University of La Verne
Colin Rule is Vice President for Online Dispute Resolution at Tyler Technologies. Tyler acquired Modria.com, an ODR provider Colin co-founded, in 2017. From 2003 to 2011 Colin was Director of Online Dispute Resolution for eBay and PayPal. He has worked in the dispute resolution field for more than 25 years as a mediator, trainer, and consultant. He is currently Co-Chair of the Advisory Board of the National Center for Technology and Dispute Resolution at UMass-Amherst and a Non-Resident Fellow at the Gould Center for Conflict Resolution at Stanford Law School.

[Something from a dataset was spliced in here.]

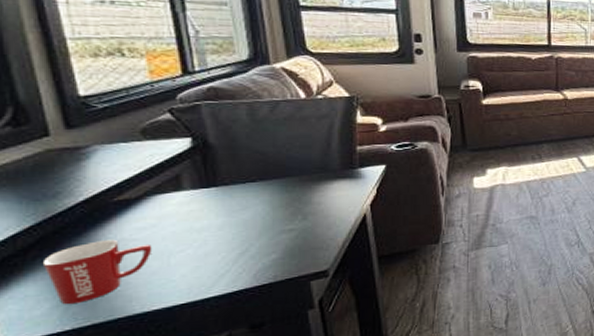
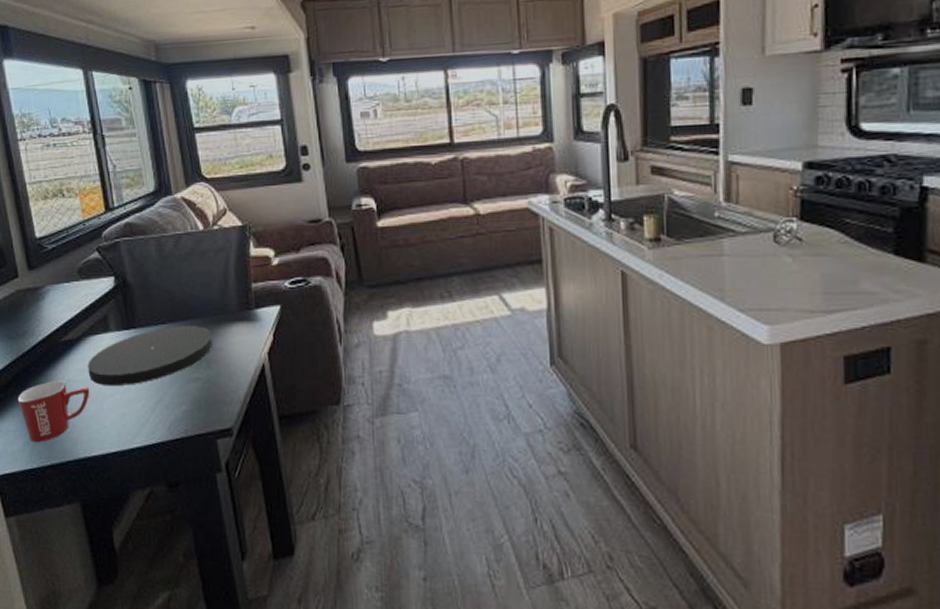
plate: none [150,183,310,242] -> present [88,326,212,387]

Colin co-founded Online Resolution, one of the first online dispute resolution (ODR) providers, in 1999 and served as its CEO (2000) and President. In 2002 Colin co-founded the Online Public Disputes Project (now eDeliberation.com) which applies ODR to multiparty, public disputes. Previously, Colin was General Manager of Mediate.com, the largest online resource for the dispute resolution field. Colin also worked for several years with the National Institute for Dispute Resolution (now ACR) in Washington, D.C. and the Consensus Building Institute in Cambridge, MA. Colin has presented and trained throughout Europe and North America for organizations including the Federal Mediation and Conciliation Service, the Department of State, the International Chamber of Commerce, and the CPR Institute for Dispute Resolution. He has also lectured and taught at UMass-Amherst, Harvard, Yale, Stanford, Pepperdine, Southern Methodist University, and Santa Clara University. Colin is the author of Online Dispute Resolution for Business, published by Jossey-Bass in September 2002, and The New Handshake: Online Dispute Resolution and the Future of Consumer Protection, published by the ABA in 2017. He has contributed more than 50 articles to prestigious ADR publications such as Consensus, The Fourth R, ACResolution Magazine, and Peace Review. He serves on the boards of the Consensus Building Institute and the PeaceTech Lab at the United States Institute of Peace. He holds a Master's degree from Harvard University's Kennedy School of Government in conflict resolution and technology, a graduate certificate in dispute resolution from UMass-Boston, a B.A. from Haverford College, and he served as a Peace Corps volunteer in Eritrea from 1995-1997.
Julia Morelli has over twenty-five years of experience as a mediator, facilitator, manager and consultant. She is President of Holistic Solutions, Inc., a principal with Fourth Party Solutions (4PS) and the President of the George Mason University (GMU) Instructional Foundation. In these capacities she serves as a mediator, manager, coach and consultant. In addition, she provides facilitation and organizational development services, and training in dispute resolution, cultural issues and diversity, the use of technology in conflict management, and stress management. Her client list includes government agencies, schools, corporations, associations and nonprofit organizations. Her training includes work with the Center for Mind-Body Medicine, she teaches yoga and qigong, and whenever it is appropriate, she incorporates these techniques into her practice. She is co-author of "Culture and Breaking Impasse in Dispute Resolution," published in Definitive Creative Impasse-Breaking Techniques in Mediation, (New York A.B.A., 2011); and "Developing Embodied Awareness and Action in Conflict Resolution," in Faith and Practice in Conflict Resolution: Toward a Multidimensional Approach (2016, edited by Rachel Goldberg). She is member of the Association for Conflict Resolution and serves on the Board of Peaceable Dragon. Frequently she presents at various mediation and dispute resolution conferences, regularly attends the International Conference on Online Dispute Resolution, and is a regular guest lecturer at George Mason University.